Making a soft robot move like an animal comes with big challenges. Without hard joints or motors, designers must depend on material properties and clever geometry. For instance, Georgia Tech’s jumper had to incorporate a carbon-fiber spine inside its rubbery body to make the spring motion powerful enough. Integrating sensors and control systems can be tricky. As Penn State engineers indicate, traditional electronics are stiff and would freeze a soft robot in place.

To make their tiny crawling rescue robot “smart,” they’d to spread flexible circuits fastidiously across the body so it could still bend. Even finding energy sources is harder: some soft robots use external magnetic fields or pressurized air because carrying a heavy battery would weigh them down.

The nematode-inspired soft robots from Georgia Tech (Photo: Candler Hobbs)

One other hurdle is exploiting the best physics. The nematode-robot team learned that kinks actually help. In a traditional rubber tube, a kink quickly stops flow; but in a soft worm it slow-builds internal pressure, allowing rather more bending before release. By experimenting with simulations and even water-filled balloon models, the researchers showed that their flexible body could hold numerous elastic energy when bent, then unleash it in a single fast hop. The result’s remarkable: from rest the robot can jump 10 feet high, repeatably, by simply flexing its spine. These breakthroughs – finding ways to store and release energy in rubbery materials – are typical of soppy robotics engineering.

Real-World Hoppers and Helpers

What are all these soft robots good for? In principle, they’ll tackle situations too dangerous or awkward for rigid machines. In disaster zones, for example, soft bots can wriggle under rubble or into collapsed buildings to seek out survivors. Penn State showed a prototype magnetically controlled soft crawler that would navigate tight debris and even move through blood-vessel-sized channels.

In medicine, microscopic soft robots could deliver drugs directly within the body. In a single MIT study, a thread-thin soft robot was envisioned to drift through arteries and clear clots, potentially treating strokes without open surgery. Harvard scientists are working on soft wearable exoskeletons too – a light-weight inflatable sleeve that helped ALS patients lift a shoulder, immediately improving their range of motion.

Space agencies are also eyeing soft leapers. Wheels can get stuck on sand or rocks, but a hopping robot could vault over craters and dunes. NASA is even imagining novel jumpers for the Moon and icy moons. In a single concept, a soccer-ball-sized bot called SPARROW would use steam jets (from boiled ice) to hop many miles across Europa or Enceladus. Within the low gravity of those moons, a small jump goes a really great distance – scientists note that a robot’s one-meter leap on Earth could carry it 100 meters on Enceladus. The concept is that dozens of those hoppers could swarm across alien terrain “with complete freedom to travel” where wheeled rovers would stall. Back on Earth, future soft jumpers could assist in search-and-rescue missions by leaping over rivers, mud, or unstable ground that will stop conventional robots.

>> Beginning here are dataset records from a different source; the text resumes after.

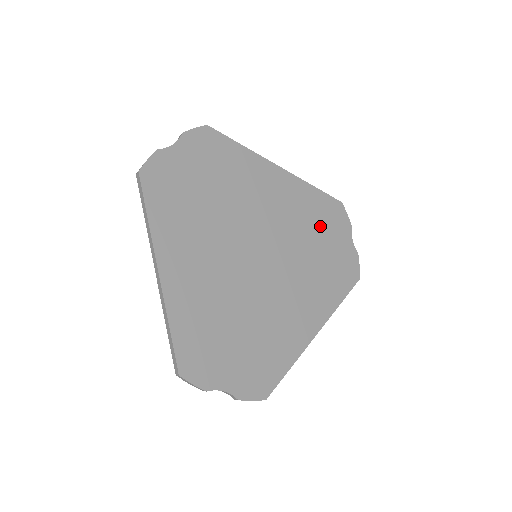
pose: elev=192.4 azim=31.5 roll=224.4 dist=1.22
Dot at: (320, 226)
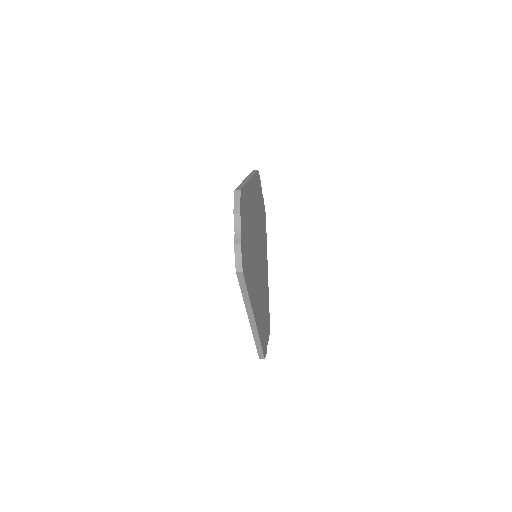
Dot at: (259, 201)
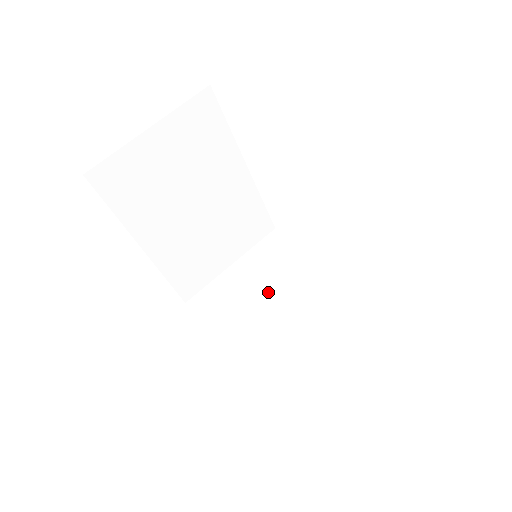
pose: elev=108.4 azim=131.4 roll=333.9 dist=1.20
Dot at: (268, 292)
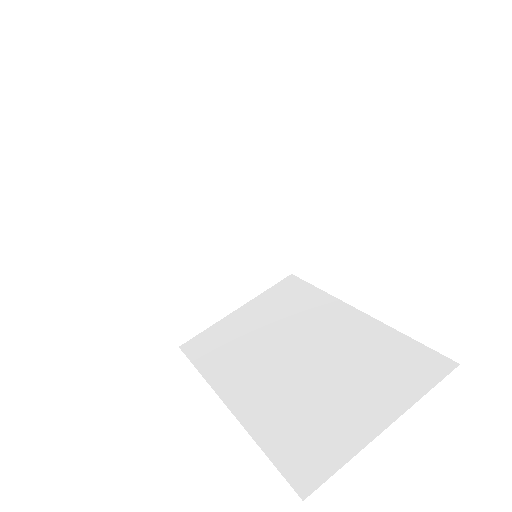
Dot at: (276, 332)
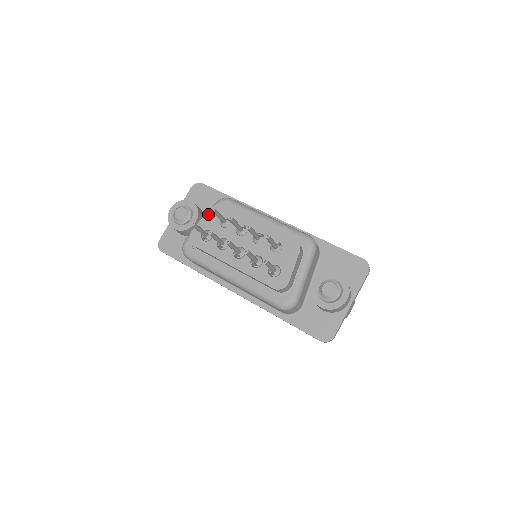
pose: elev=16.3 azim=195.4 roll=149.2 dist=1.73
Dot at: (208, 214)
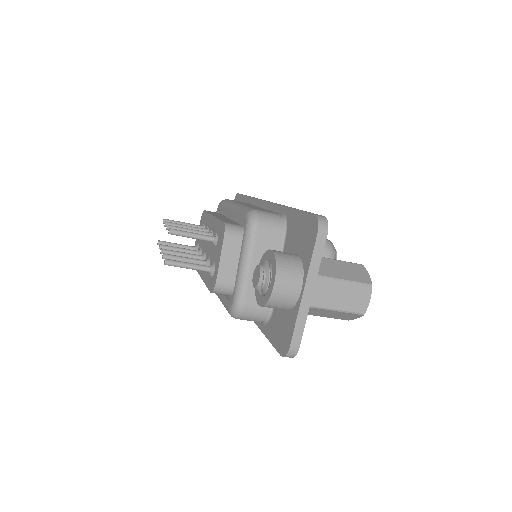
Dot at: occluded
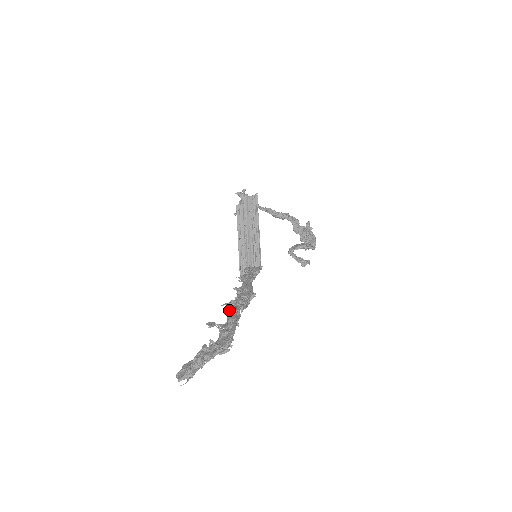
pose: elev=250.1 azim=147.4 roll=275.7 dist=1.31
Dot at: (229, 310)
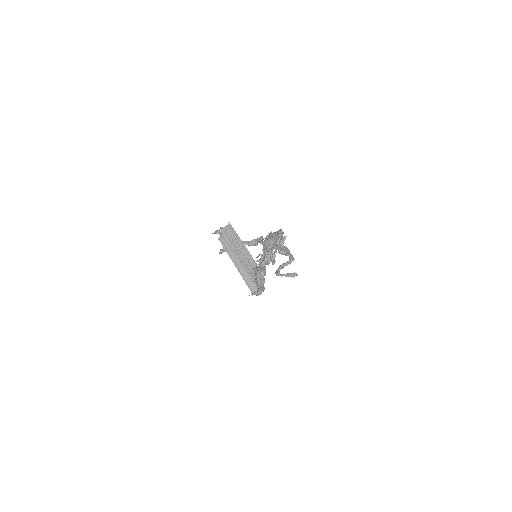
Dot at: occluded
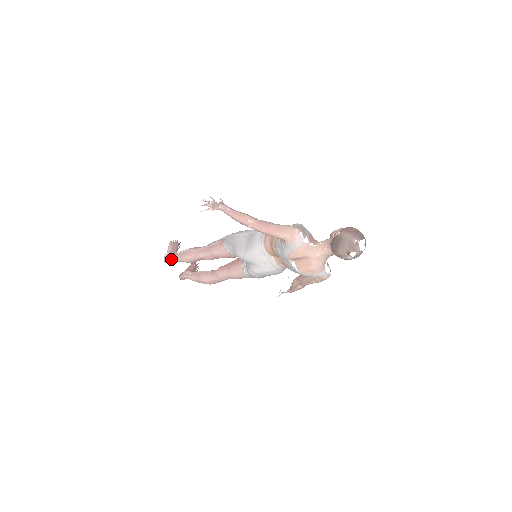
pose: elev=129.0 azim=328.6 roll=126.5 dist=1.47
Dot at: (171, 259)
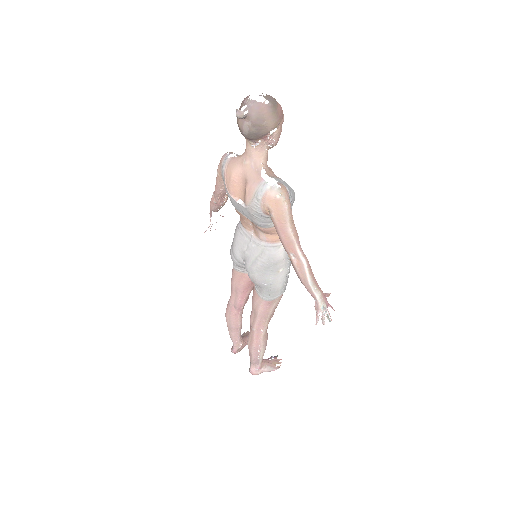
Dot at: occluded
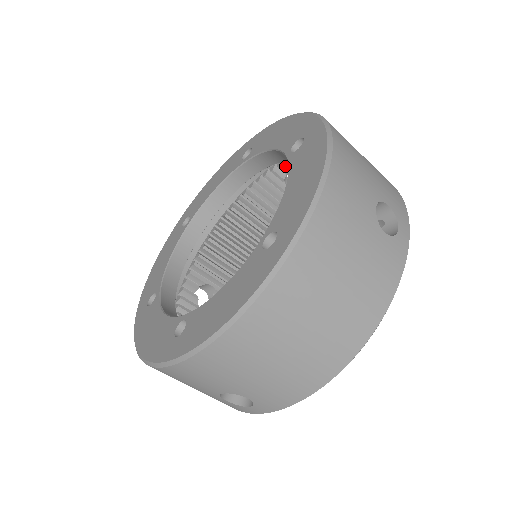
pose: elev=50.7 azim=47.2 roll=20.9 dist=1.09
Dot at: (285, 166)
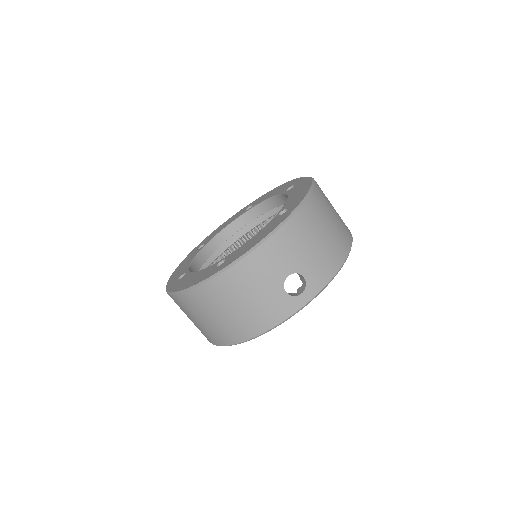
Dot at: occluded
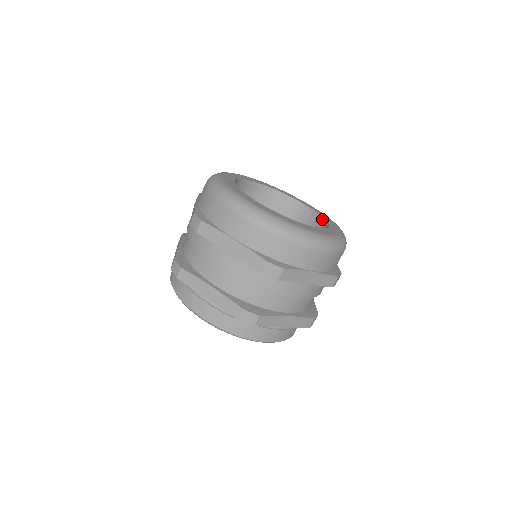
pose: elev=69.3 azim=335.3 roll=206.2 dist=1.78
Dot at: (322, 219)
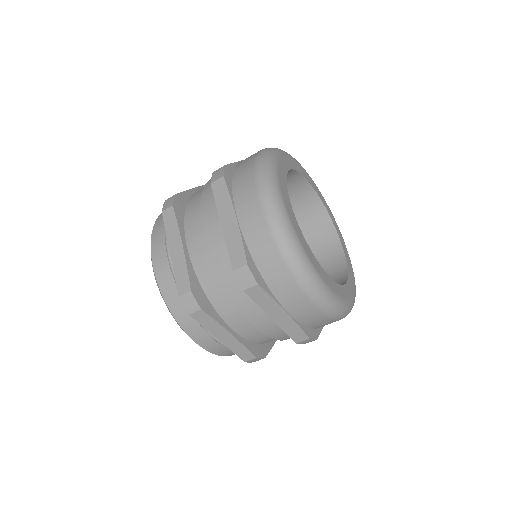
Dot at: (346, 274)
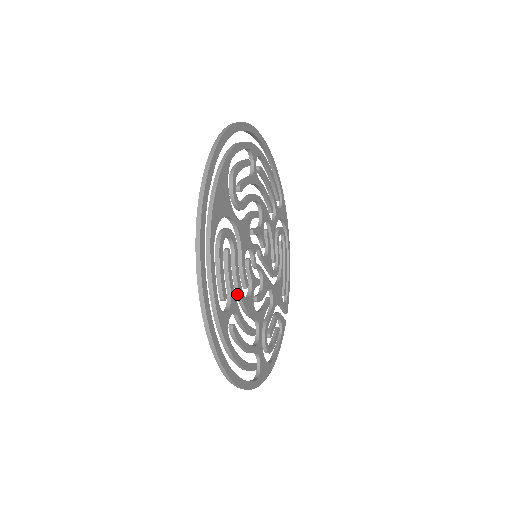
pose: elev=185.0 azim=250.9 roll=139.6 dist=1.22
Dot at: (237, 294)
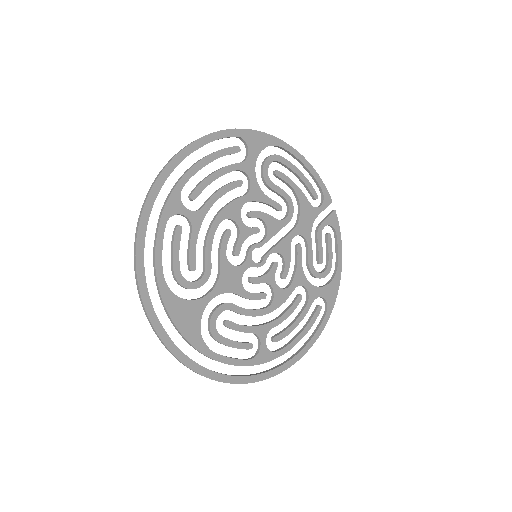
Dot at: (261, 315)
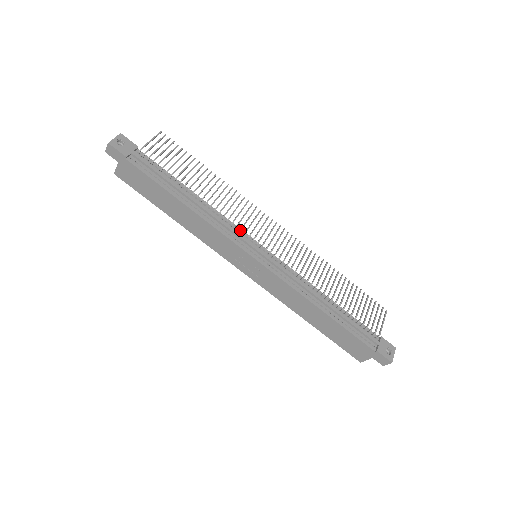
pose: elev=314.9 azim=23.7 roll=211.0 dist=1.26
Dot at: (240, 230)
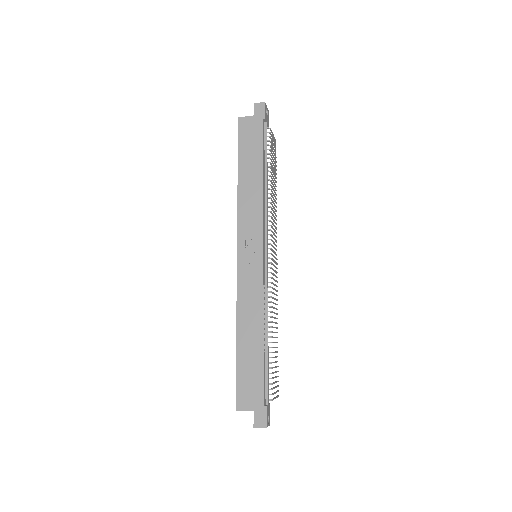
Dot at: (269, 229)
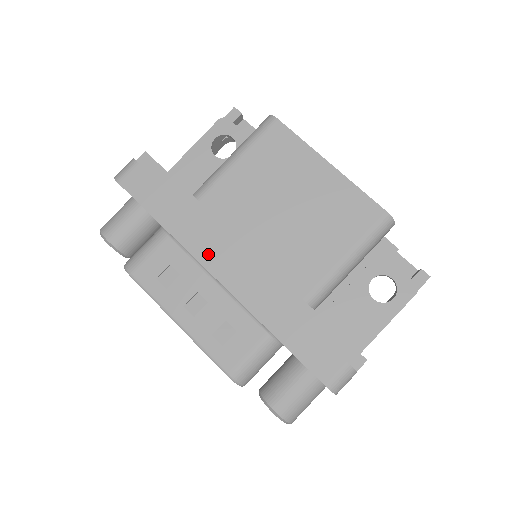
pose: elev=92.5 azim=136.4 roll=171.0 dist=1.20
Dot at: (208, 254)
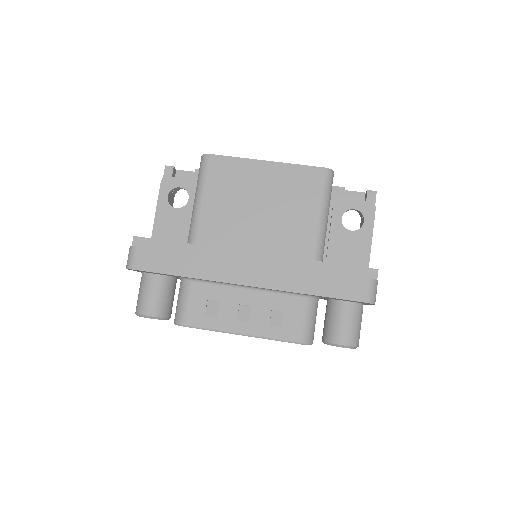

Soft robots are also finding work in industry and agriculture. NSF points out they might develop into secure helpers on factory floors or on farms, because they comply if a human is in the best way. Researchers have even built soft grippers that lightly pick delicate fruit without bruising it. The pliability of soppy machines means they’ll act in places too small or flexible for rigid devices.

In the long run, experts imagine soft robotics will fundamentally change many fields. From worms to wearable suits to lunar hoppers, this research thread shows how studying tiny creatures can yield big jumps in technology.